Montréal, au cœur de l’hiver 2007, Roger est un barbier discret et patient qui met ses talents de coiffeur au service des plus démunis : des sans-abris. Avec « Le Barbier », Julie Decarpentries réalise un documentaire inspiré. « Le Grand Roger », comme on aime le surnommer, exerce son métier, simplement, avec minutie et précision tout en parlant avec ses clients qui laissent transparaître des histoires individuelles dures et parfois tragiques. Pour montrer l’homme à l’ouvrage, la caméra de la réalisatrice reste fixe et garde une taille de plan qui suggère le tableau, le portrait. Le plan se rapproche lorsque la confession est intime, lorsque le coiffeur s’applique. Aussi assiste-t-on à une gestuelle professionnelle d’une longue expérience qui telle une caresse bienveillante rend un peu de dignité à ces marginaux « vagabonds ». Il y a quelque chose dans « Le Barbier » qui échappe à l’image et qui porte le réalisme prosaïque au-delà de la triviale banalité.
Imaginaire poétique
Celui qui n’a jamais rêvé de troquer son âge pour un autre peut jeter la première pierre à Pascale Brischoux, l’auteure du romanesque « Une longueur d’avance ». Si dans la majorité des cas, on préfère rajeunir, la réalisatrice s’est penchée sur l’exception en se demandant ce qui pouvait amener certains à vouloir vieillir, surtout quand il s’agit de jeunes filles. L’amour évidemment ! Ainsi, une jeune femme efface les années qui la séparent de son compagnon plus âgé. En allant vendre ses jeunes années dans un bureau énigmatique, elle offre une preuve incontestable que l’amour n’a pas d’emprise sur le temps. Et à son retour à la maison, la bouche de son amant garde le silence pour écouter le cœur de sa promise et entendre les battements qui l’ont poussée à agir. Filmé dans des couleurs pâles et sobres pour souligner le vermeil des sentiments, le film possède en son for intérieur des nuances qui font un moment penser à « La Plage d’Ostende » de Jacqueline Harpman.

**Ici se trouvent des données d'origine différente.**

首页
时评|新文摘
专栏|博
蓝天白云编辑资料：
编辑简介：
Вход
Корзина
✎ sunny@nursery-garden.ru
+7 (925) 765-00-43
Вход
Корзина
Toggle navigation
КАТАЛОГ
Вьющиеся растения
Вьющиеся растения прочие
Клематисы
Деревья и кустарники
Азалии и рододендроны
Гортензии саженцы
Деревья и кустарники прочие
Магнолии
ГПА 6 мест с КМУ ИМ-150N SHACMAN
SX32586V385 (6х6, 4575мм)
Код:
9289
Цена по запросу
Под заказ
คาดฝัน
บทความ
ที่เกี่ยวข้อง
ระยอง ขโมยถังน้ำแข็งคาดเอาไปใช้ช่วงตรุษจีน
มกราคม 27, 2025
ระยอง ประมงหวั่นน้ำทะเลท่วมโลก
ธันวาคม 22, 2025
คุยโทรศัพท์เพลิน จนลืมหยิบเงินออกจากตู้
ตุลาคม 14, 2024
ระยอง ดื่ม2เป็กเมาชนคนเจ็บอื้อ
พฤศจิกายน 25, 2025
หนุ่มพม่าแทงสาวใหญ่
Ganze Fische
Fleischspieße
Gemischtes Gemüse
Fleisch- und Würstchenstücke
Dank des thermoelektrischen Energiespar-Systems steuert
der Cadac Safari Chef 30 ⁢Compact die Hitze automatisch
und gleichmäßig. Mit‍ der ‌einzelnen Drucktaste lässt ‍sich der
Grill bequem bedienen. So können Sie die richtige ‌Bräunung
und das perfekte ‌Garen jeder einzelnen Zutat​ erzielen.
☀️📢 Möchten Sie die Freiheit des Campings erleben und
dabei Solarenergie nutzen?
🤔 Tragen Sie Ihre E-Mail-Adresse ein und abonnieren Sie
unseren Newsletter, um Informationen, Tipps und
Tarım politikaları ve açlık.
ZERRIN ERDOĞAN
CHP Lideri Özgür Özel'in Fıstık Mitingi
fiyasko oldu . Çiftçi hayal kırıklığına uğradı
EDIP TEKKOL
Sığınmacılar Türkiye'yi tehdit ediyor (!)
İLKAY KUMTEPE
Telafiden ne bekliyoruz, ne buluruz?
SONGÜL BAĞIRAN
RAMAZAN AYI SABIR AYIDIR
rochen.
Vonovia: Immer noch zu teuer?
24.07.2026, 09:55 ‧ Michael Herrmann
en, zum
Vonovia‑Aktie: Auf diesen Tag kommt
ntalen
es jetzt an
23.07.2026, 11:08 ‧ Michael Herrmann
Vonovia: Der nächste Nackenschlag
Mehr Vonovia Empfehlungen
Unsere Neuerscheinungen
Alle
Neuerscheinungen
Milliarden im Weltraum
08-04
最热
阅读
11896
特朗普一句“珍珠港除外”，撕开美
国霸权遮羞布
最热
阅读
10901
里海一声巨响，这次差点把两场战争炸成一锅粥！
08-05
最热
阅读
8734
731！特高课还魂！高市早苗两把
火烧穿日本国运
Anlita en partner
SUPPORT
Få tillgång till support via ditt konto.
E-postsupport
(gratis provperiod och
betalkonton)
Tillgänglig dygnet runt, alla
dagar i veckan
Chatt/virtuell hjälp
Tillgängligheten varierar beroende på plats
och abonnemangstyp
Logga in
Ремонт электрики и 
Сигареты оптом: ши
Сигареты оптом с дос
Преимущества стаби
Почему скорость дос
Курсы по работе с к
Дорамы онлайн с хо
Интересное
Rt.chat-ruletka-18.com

« Three Inches of Memory » de Camille Fontenier et « Tao m’a dit » de Léo Médard ont tous deux profiter d’un programme d’échanges entre l’Insas, Sint-Lukas (Bruxelles) et la Beijing Academy. Réalisés à un an d’intervalle (2009 et 2010), les films sont des lettres filmées adressées au reste du monde, des cartes postales vidéos envoyées d’une ville magnétique, Pékin et d’un pays fascinant, la Chine. Quand le regard féminin de Fontenier se penche sur la quête de la tradition des petits pieds, Médard s’engouffre quant à lui sur les chemins de la philosophie en tentant de retrouver les traces du Tao.
L’un et l’autre ressentent le besoin et l’envie de creuser les mythes d’une culture millénaire en partant d’authentiques stéréotypes (les petits pieds ou le Taoïsme) tout en rencontrant le chaos de l’Orient moderne, celui de l’agitation urbaine et du flux continu. Si « Three Inches of Memory » a tout d’un conte, « Tao m’a dit » se rapproche du monologue métaphysique. Les deux lettres filmées hypnotisent parce qu’elles rendent comptent du pouvoir poétique des images et qu’elles mêlent imaginaire et réalité dans une errance solitaire et abstraite. A la recherche de fantômes ancestraux, les étudiants semblent avoir trouvé dans les visages anonymes d’aujourd’hui, un témoignage de la permanence des choses.